──────── The data

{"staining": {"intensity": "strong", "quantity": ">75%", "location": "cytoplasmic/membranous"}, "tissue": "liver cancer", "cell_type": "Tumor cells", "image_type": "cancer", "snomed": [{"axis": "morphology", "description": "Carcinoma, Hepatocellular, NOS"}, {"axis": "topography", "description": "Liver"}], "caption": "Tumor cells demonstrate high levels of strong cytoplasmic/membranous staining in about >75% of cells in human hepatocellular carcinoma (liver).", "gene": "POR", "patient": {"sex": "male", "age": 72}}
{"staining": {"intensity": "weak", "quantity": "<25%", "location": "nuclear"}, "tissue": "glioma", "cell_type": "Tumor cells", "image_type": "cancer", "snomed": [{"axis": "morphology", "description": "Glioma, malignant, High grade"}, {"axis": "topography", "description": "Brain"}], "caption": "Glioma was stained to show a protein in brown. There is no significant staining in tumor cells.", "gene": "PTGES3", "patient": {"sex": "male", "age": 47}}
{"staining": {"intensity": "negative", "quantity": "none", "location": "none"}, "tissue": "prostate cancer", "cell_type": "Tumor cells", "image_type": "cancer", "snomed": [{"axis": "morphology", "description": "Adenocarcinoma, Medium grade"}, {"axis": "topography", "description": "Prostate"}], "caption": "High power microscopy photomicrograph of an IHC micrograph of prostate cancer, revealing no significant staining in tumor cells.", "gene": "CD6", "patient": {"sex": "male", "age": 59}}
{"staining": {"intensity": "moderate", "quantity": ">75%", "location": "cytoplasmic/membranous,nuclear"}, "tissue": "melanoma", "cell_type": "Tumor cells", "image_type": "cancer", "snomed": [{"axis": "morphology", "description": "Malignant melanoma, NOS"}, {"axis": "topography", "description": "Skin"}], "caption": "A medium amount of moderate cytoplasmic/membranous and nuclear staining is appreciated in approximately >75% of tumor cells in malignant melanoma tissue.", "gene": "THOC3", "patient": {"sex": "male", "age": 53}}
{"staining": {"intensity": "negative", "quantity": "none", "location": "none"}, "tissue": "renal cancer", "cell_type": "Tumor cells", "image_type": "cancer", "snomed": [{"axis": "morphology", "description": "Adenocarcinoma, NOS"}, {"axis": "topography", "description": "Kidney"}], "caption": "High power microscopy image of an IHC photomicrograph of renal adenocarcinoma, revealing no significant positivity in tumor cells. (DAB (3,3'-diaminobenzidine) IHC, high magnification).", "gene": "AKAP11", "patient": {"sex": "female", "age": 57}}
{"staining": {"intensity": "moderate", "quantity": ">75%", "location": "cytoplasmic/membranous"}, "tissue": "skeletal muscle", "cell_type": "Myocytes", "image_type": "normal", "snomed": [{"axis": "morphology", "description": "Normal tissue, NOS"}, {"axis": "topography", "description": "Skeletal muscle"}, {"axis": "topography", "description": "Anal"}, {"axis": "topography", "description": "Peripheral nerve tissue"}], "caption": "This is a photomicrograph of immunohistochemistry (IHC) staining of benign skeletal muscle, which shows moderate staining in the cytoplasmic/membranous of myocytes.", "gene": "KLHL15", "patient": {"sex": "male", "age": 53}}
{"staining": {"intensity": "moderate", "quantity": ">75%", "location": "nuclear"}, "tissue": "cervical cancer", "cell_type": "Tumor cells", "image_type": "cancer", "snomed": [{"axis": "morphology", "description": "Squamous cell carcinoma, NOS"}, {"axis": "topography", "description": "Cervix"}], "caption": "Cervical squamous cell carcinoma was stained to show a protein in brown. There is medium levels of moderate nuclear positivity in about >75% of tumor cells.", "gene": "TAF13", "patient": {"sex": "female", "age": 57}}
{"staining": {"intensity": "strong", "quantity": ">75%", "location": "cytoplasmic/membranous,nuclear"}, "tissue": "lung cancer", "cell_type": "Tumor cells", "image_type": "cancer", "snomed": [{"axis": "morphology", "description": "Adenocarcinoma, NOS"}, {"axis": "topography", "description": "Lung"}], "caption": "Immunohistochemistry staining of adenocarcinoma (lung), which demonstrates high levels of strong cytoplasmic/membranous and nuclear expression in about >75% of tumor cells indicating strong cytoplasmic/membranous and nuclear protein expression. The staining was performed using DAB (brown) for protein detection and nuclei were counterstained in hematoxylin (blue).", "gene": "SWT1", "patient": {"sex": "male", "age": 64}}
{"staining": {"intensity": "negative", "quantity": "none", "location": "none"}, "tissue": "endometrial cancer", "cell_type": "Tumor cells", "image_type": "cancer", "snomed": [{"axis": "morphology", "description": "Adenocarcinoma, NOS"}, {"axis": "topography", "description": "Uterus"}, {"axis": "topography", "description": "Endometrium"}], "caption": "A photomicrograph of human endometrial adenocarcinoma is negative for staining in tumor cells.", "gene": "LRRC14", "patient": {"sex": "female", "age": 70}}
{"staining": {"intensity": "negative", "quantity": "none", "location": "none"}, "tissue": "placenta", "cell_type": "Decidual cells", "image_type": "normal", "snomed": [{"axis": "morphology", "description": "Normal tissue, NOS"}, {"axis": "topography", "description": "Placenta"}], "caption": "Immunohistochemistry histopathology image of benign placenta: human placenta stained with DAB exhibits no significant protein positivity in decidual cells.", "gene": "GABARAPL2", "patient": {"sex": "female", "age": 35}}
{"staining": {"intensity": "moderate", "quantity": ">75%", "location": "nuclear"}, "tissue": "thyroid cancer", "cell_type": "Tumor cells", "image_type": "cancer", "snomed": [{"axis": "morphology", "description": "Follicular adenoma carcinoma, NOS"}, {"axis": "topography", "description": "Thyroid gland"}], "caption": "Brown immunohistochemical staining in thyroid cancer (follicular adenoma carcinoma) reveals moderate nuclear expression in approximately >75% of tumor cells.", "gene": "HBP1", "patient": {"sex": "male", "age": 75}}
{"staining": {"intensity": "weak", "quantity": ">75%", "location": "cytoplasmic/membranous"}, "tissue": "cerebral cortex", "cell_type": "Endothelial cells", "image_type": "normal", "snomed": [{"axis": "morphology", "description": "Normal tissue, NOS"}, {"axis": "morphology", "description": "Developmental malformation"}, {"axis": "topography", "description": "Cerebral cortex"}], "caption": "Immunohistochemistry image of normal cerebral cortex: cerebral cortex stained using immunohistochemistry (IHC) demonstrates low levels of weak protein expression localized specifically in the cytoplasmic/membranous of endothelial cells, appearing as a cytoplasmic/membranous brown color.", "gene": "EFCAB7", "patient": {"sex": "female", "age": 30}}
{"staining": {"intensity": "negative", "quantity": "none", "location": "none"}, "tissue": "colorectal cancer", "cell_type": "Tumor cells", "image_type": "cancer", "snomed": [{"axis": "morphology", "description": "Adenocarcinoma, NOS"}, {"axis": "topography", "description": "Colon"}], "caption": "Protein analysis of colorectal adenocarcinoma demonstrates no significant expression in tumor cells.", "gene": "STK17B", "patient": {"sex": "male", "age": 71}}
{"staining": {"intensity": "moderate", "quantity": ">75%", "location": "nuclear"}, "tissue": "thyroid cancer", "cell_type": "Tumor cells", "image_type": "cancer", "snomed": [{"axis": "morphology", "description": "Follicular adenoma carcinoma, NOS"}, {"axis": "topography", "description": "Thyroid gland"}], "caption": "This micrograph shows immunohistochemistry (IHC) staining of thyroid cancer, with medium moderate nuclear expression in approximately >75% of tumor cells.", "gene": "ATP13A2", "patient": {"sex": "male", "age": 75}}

────────────────

> **Goal of the exercise**
Here the goal is to repeat each entry exactly.

> **Answer section**
{"staining": {"intensity": "strong", "quantity": ">75%", "location": "cytoplasmic/membranous"}, "tissue": "liver cancer", "cell_type": "Tumor cells", "image_type": "cancer", "snomed": [{"axis": "morphology", "description": "Carcinoma, Hepatocellular, NOS"}, {"axis": "topography", "description": "Liver"}], "caption": "Tumor cells demonstrate high levels of strong cytoplasmic/membranous staining in about >75% of cells in human hepatocellular carcinoma (liver).", "gene": "POR", "patient": {"sex": "male", "age": 72}}
{"staining": {"intensity": "weak", "quantity": "<25%", "location": "nuclear"}, "tissue": "glioma", "cell_type": "Tumor cells", "image_type": "cancer", "snomed": [{"axis": "morphology", "description": "Glioma, malignant, High grade"}, {"axis": "topography", "description": "Brain"}], "caption": "Glioma was stained to show a protein in brown. There is no significant staining in tumor cells.", "gene": "PTGES3", "patient": {"sex": "male", "age": 47}}
{"staining": {"intensity": "negative", "quantity": "none", "location": "none"}, "tissue": "prostate cancer", "cell_type": "Tumor cells", "image_type": "cancer", "snomed": [{"axis": "morphology", "description": "Adenocarcinoma, Medium grade"}, {"axis": "topography", "description": "Prostate"}], "caption": "High power microscopy photomicrograph of an IHC micrograph of prostate cancer, revealing no significant staining in tumor cells.", "gene": "CD6", "patient": {"sex": "male", "age": 59}}
{"staining": {"intensity": "moderate", "quantity": ">75%", "location": "cytoplasmic/membranous,nuclear"}, "tissue": "melanoma", "cell_type": "Tumor cells", "image_type": "cancer", "snomed": [{"axis": "morphology", "description": "Malignant melanoma, NOS"}, {"axis": "topography", "description": "Skin"}], "caption": "A medium amount of moderate cytoplasmic/membranous and nuclear staining is appreciated in approximately >75% of tumor cells in malignant melanoma tissue.", "gene": "THOC3", "patient": {"sex": "male", "age": 53}}
{"staining": {"intensity": "negative", "quantity": "none", "location": "none"}, "tissue": "renal cancer", "cell_type": "Tumor cells", "image_type": "cancer", "snomed": [{"axis": "morphology", "description": "Adenocarcinoma, NOS"}, {"axis": "topography", "description": "Kidney"}], "caption": "High power microscopy image of an IHC photomicrograph of renal adenocarcinoma, revealing no significant positivity in tumor cells. (DAB (3,3'-diaminobenzidine) IHC, high magnification).", "gene": "AKAP11", "patient": {"sex": "female", "age": 57}}
{"staining": {"intensity": "moderate", "quantity": ">75%", "location": "cytoplasmic/membranous"}, "tissue": "skeletal muscle", "cell_type": "Myocytes", "image_type": "normal", "snomed": [{"axis": "morphology", "description": "Normal tissue, NOS"}, {"axis": "topography", "description": "Skeletal muscle"}, {"axis": "topography", "description": "Anal"}, {"axis": "topography", "description": "Peripheral nerve tissue"}], "caption": "This is a photomicrograph of immunohistochemistry (IHC) staining of benign skeletal muscle, which shows moderate staining in the cytoplasmic/membranous of myocytes.", "gene": "KLHL15", "patient": {"sex": "male", "age": 53}}
{"staining": {"intensity": "moderate", "quantity": ">75%", "location": "nuclear"}, "tissue": "cervical cancer", "cell_type": "Tumor cells", "image_type": "cancer", "snomed": [{"axis": "morphology", "description": "Squamous cell carcinoma, NOS"}, {"axis": "topography", "description": "Cervix"}], "caption": "Cervical squamous cell carcinoma was stained to show a protein in brown. There is medium levels of moderate nuclear positivity in about >75% of tumor cells.", "gene": "TAF13", "patient": {"sex": "female", "age": 57}}
{"staining": {"intensity": "strong", "quantity": ">75%", "location": "cytoplasmic/membranous,nuclear"}, "tissue": "lung cancer", "cell_type": "Tumor cells", "image_type": "cancer", "snomed": [{"axis": "morphology", "description": "Adenocarcinoma, NOS"}, {"axis": "topography", "description": "Lung"}], "caption": "Immunohistochemistry staining of adenocarcinoma (lung), which demonstrates high levels of strong cytoplasmic/membranous and nuclear expression in about >75% of tumor cells indicating strong cytoplasmic/membranous and nuclear protein expression. The staining was performed using DAB (brown) for protein detection and nuclei were counterstained in hematoxylin (blue).", "gene": "SWT1", "patient": {"sex": "male", "age": 64}}
{"staining": {"intensity": "negative", "quantity": "none", "location": "none"}, "tissue": "endometrial cancer", "cell_type": "Tumor cells", "image_type": "cancer", "snomed": [{"axis": "morphology", "description": "Adenocarcinoma, NOS"}, {"axis": "topography", "description": "Uterus"}, {"axis": "topography", "description": "Endometrium"}], "caption": "A photomicrograph of human endometrial adenocarcinoma is negative for staining in tumor cells.", "gene": "LRRC14", "patient": {"sex": "female", "age": 70}}
{"staining": {"intensity": "negative", "quantity": "none", "location": "none"}, "tissue": "placenta", "cell_type": "Decidual cells", "image_type": "normal", "snomed": [{"axis": "morphology", "description": "Normal tissue, NOS"}, {"axis": "topography", "description": "Placenta"}], "caption": "Immunohistochemistry histopathology image of benign placenta: human placenta stained with DAB exhibits no significant protein positivity in decidual cells.", "gene": "GABARAPL2", "patient": {"sex": "female", "age": 35}}
{"staining": {"intensity": "moderate", "quantity": ">75%", "location": "nuclear"}, "tissue": "thyroid cancer", "cell_type": "Tumor cells", "image_type": "cancer", "snomed": [{"axis": "morphology", "description": "Follicular adenoma carcinoma, NOS"}, {"axis": "topography", "description": "Thyroid gland"}], "caption": "Brown immunohistochemical staining in thyroid cancer (follicular adenoma carcinoma) reveals moderate nuclear expression in approximately >75% of tumor cells.", "gene": "HBP1", "patient": {"sex": "male", "age": 75}}
{"staining": {"intensity": "weak", "quantity": ">75%", "location": "cytoplasmic/membranous"}, "tissue": "cerebral cortex", "cell_type": "Endothelial cells", "image_type": "normal", "snomed": [{"axis": "morphology", "description": "Normal tissue, NOS"}, {"axis": "morphology", "description": "Developmental malformation"}, {"axis": "topography", "description": "Cerebral cortex"}], "caption": "Immunohistochemistry image of normal cerebral cortex: cerebral cortex stained using immunohistochemistry (IHC) demonstrates low levels of weak protein expression localized specifically in the cytoplasmic/membranous of endothelial cells, appearing as a cytoplasmic/membranous brown color.", "gene": "EFCAB7", "patient": {"sex": "female", "age": 30}}
{"staining": {"intensity": "negative", "quantity": "none", "location": "none"}, "tissue": "colorectal cancer", "cell_type": "Tumor cells", "image_type": "cancer", "snomed": [{"axis": "morphology", "description": "Adenocarcinoma, NOS"}, {"axis": "topography", "description": "Colon"}], "caption": "Protein analysis of colorectal adenocarcinoma demonstrates no significant expression in tumor cells.", "gene": "STK17B", "patient": {"sex": "male", "age": 71}}
{"staining": {"intensity": "moderate", "quantity": ">75%", "location": "nuclear"}, "tissue": "thyroid cancer", "cell_type": "Tumor cells", "image_type": "cancer", "snomed": [{"axis": "morphology", "description": "Follicular adenoma carcinoma, NOS"}, {"axis": "topography", "description": "Thyroid gland"}], "caption": "This micrograph shows immunohistochemistry (IHC) staining of thyroid cancer, with medium moderate nuclear expression in approximately >75% of tumor cells.", "gene": "ATP13A2", "patient": {"sex": "male", "age": 75}}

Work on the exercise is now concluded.